Seven Steps to Honoring Your Friendship in a New Autism Diagnosis
Yesterday I sat in that haze again. I have kept myself busy. I enjoy the exercise I get in while my children are at school but I don't enjoy it nearly as much as I would like to because I am constantly wondering if my child is safe. I am constantly wondering how I can move her forward and provide her a life that will be fruitful and that will give her the amazing gifts that I can provide my typically developing child.
As I put my little ones to bed last night I reached out. Though I could have called and polled my friends there was a part of me that didn't want to talk about it but I did want the answers. I have been a part of an online mom group for years. I figured they may have some insight so I shared this post:
So this is so selfish but I am sitting here wishing I could pray Serrie to health I have had wine to be honest but I swear some days I just wish I knew what she was thinking. I am so grateful for all I have but there are moments I wish I knew. Is this normal? I wonder because so many of my friends "avoid" talking about Serrie....why is our society so afraid of special needs? It makes special needs families feel lonely.
I am grateful because within just a few minutes I had responses. One response that surprised me was one that noted a bit of discomfort due to being politically correct or fearful of saying something wrong. I am the queen of saying everything wrong so I guess it never occurred to me when people were quiet, it wasn't always a slight or a way to distance oneself, it was that sometimes people may not say anything at all because they think they are doing what is best. No matter what they think is best for me (or other parents with a new autism diagnosis) the worst thing I can hear is silence. That lonely feeling I get when I think of what my child is thinking or wanting to say is magnified with friends who are silent. Every time a friend says "I saw her smile", it lights my life. Every time a friend says "she said XYZ to my child", it gives me hope and every friend that take the time to check in or listen as I cry or lament the cards we have been dealt, truly touches my heart.
I am fairly certain I am not alone so today, I am letting you know my take on being my friend while I am living with a child who has autism:
1. I am the same mom (and friend) I was before. I am no different from you and though I have a child with distinct struggles, my struggles are no less or no more important than your own, they are just different. I still want to hear about your child, even though I may wish my child was meeting those same milestones, I am truly happy for you and your child in your life.
2. I still need you. Perhaps I need you now more than ever. I am the same mom but I am now mourning the child I imagined. I dreamed just like you did of my child moving through life at a typical pace and though physically my child will still be present in my life, I have lost the child I initially thought I had and I am saying goodbye to the dreams I had for this child. I am slowly creating new dreams and new goals but its a process that I have never walked before and I need all the support I can get. Please don't leave me alone. I need you. One day I hope to be able to be the one you need once again.
3. My child is still my child. She or he is no more or less than my other kids. I love my child. Completely. I may feel overwhelmed or defeated but that does not mean I love my child any less than I did the day before my child's diagnosis. Please don't ever ask me to leave my child out. That is the most painful thing you can do.

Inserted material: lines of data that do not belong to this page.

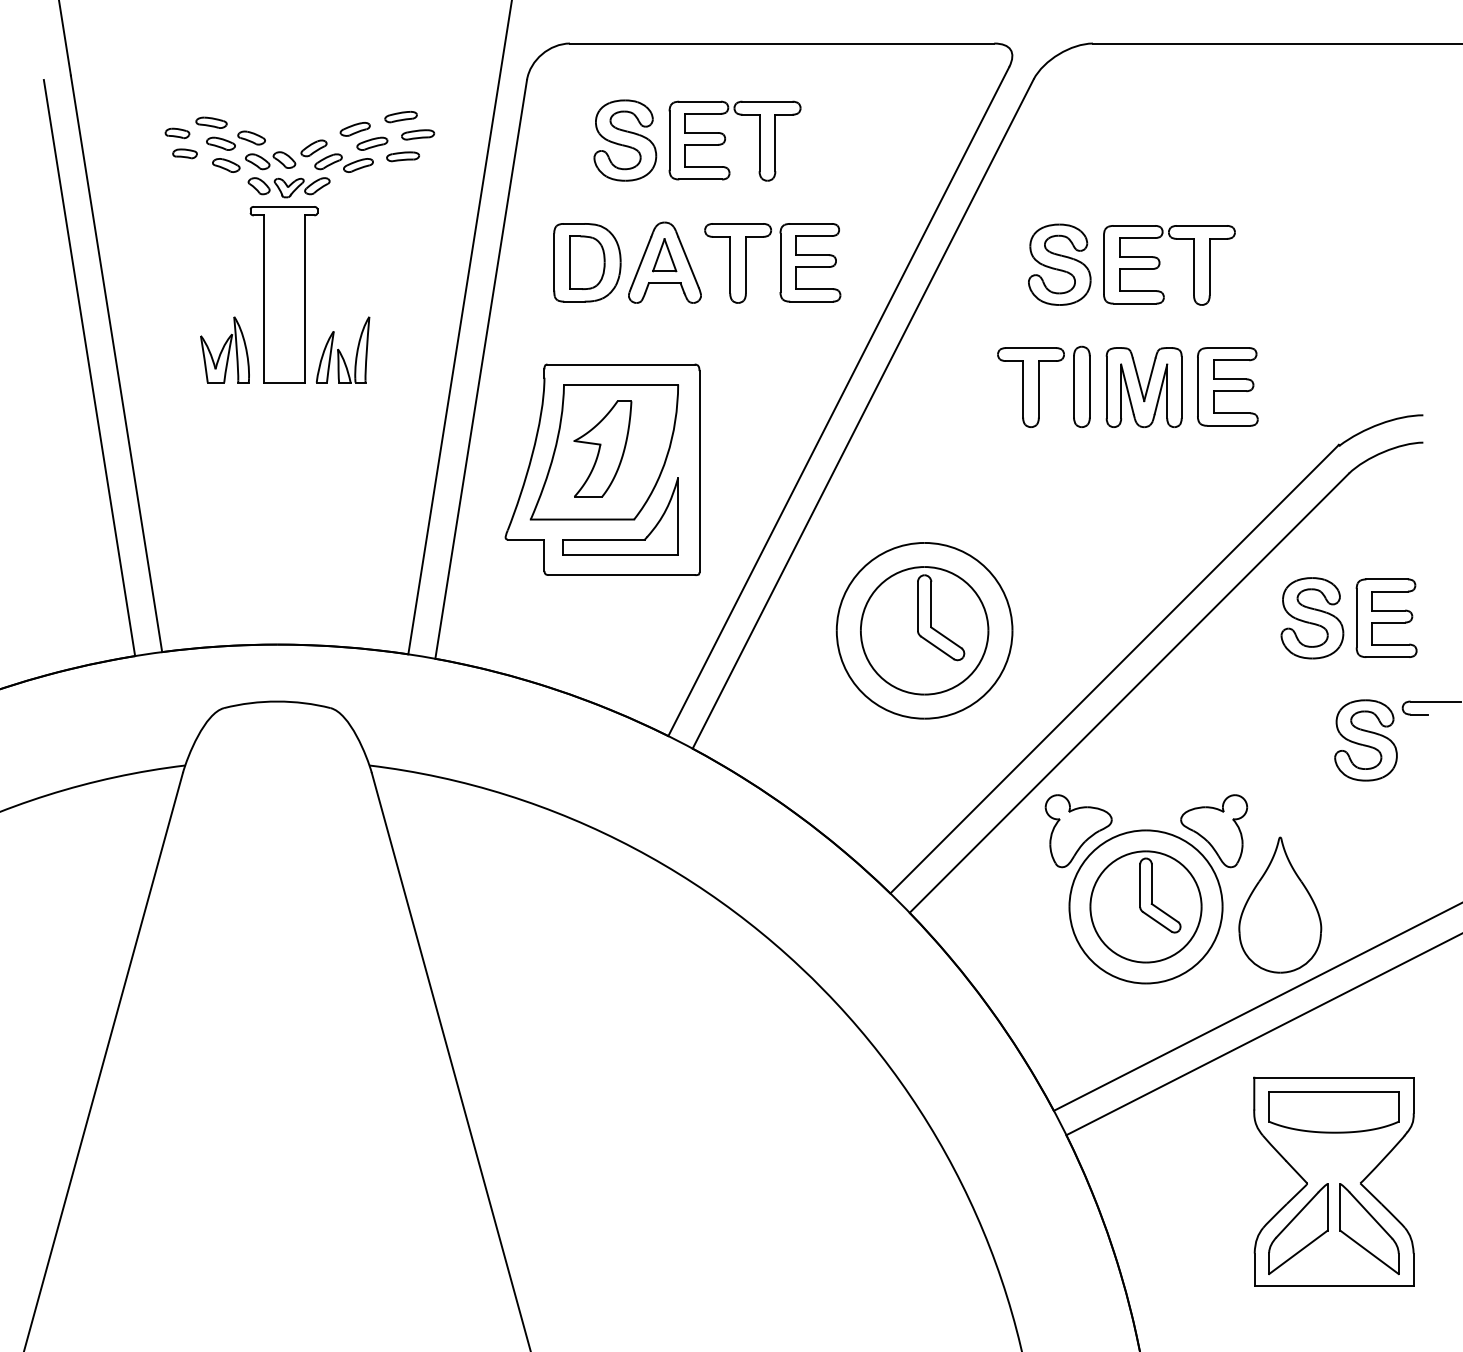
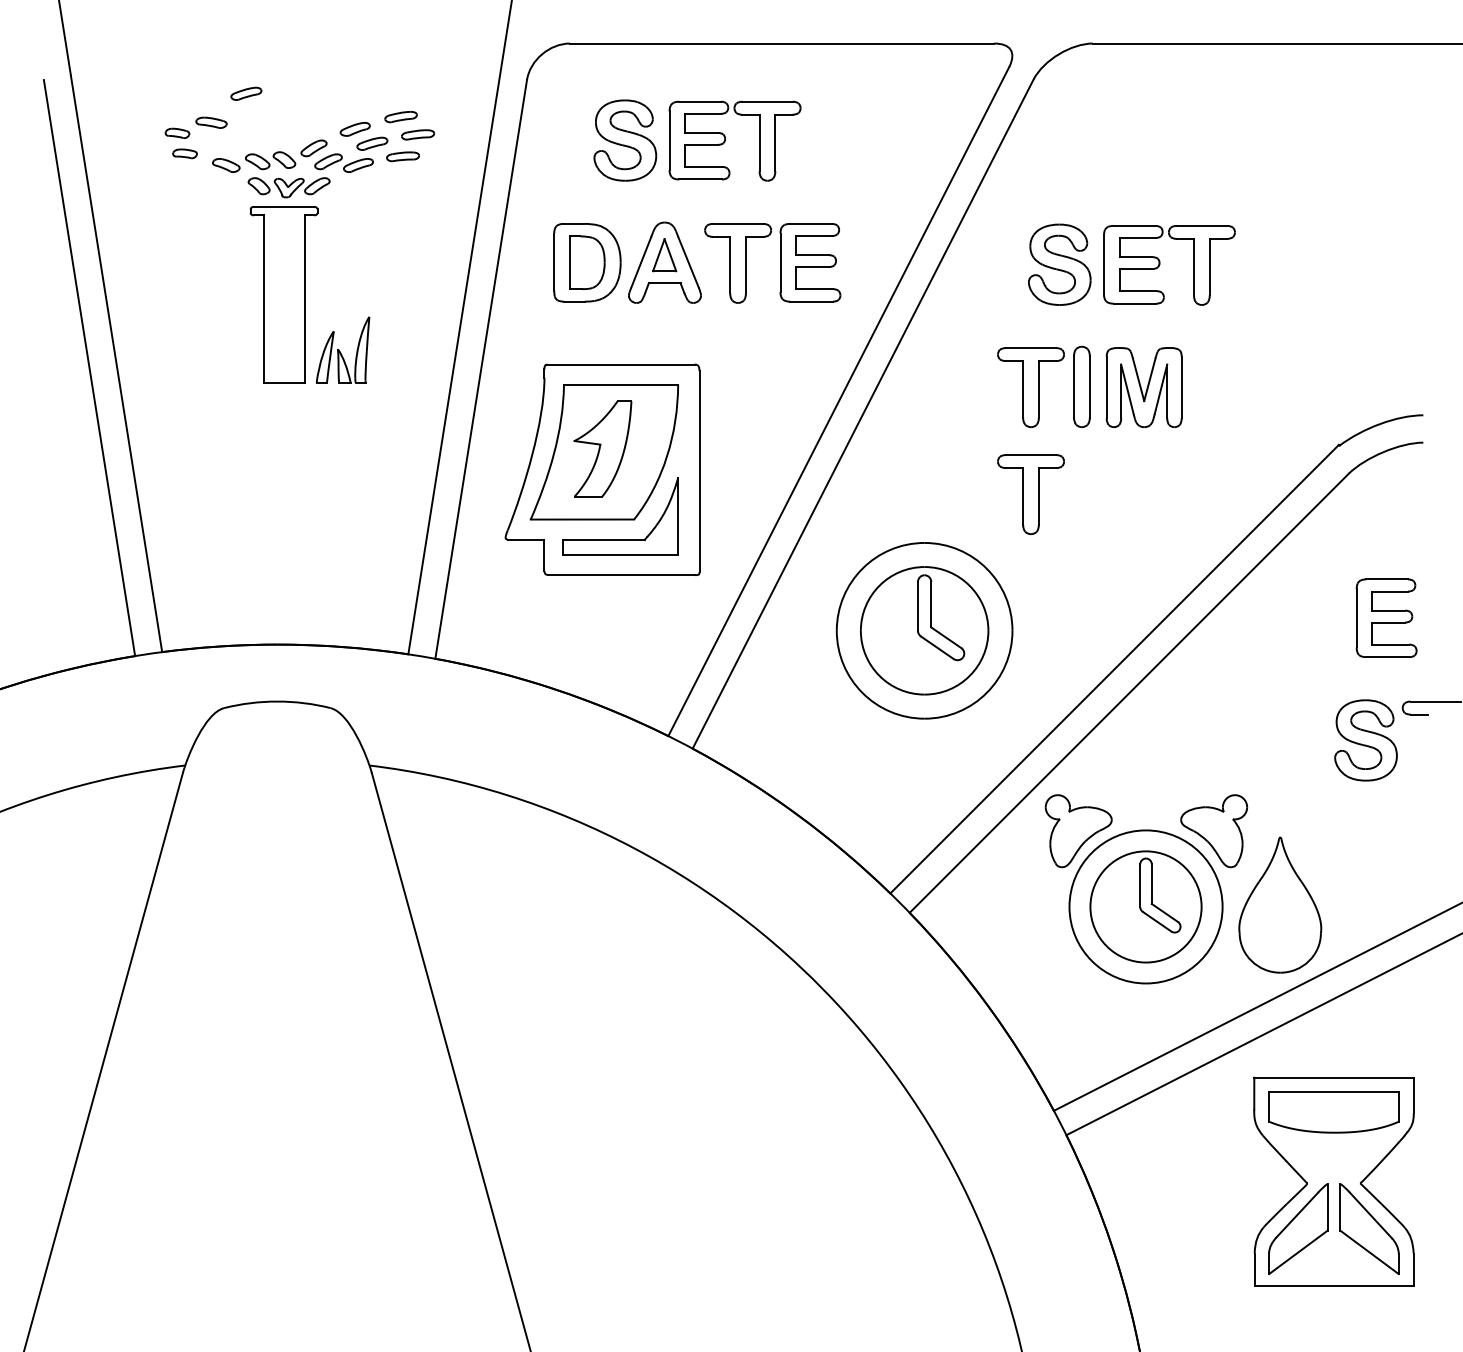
part at (246, 93): none -> present
part at (235, 140): present -> none
part at (224, 349): present -> none
part at (1227, 386): present -> none
part at (1030, 494): none -> present
part at (1312, 618): present -> none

4. If you don't know what to say, just be there. When you turn your back, walk away or say nothing I wonder what I did wrong. I am already suffering, leaving my side will only make me suffer more. Please know your presence is truly appreciated and though I may not know how to thank you, I am grateful you are near.
5. This road has major ups and downs. You may think I am "over" the diagnosis. I may be "over" the initial shock but as I travel this new journey, I will find myself having amazing highs and amazing lows. That may transfer to my daily life and my mood. I am sorry. Bare with me. This is a journey that has no end.
6. If you want to help, help with my other kids. One of our greatest fears is trying to meet the needs of our child with special needs and neglecting the needs of our other children. Though we may not be able to reciprocate immediately its truly appreciated. This summer my own kids sat through up to 7 therapies a week. Though they did it most often with a smile those times they got out of it were truly gifts not just to them but to me.
7.If I say I can't go or a party is too much, trust me. Its not you. I am learning to understanding my child and their unique needs. As I understand them I will be better prepared to venture out into the world. I will be able to take you up on outings and parties and I will have your support in those events.
Parenting in this world is not easy. I never thought it was but parenting with a child with special needs has proven that ten fold. I have had the fastest education as to exactly where we as parents succeed and fail. I know that in the past I am certain I have not been the friend that I should have been when my friends have experienced a new diagnosis but now I have a better understanding as to how. As parents, lets learn to love out children and each others children for who they are without turning our back instead with embracing the unique qualities of each child.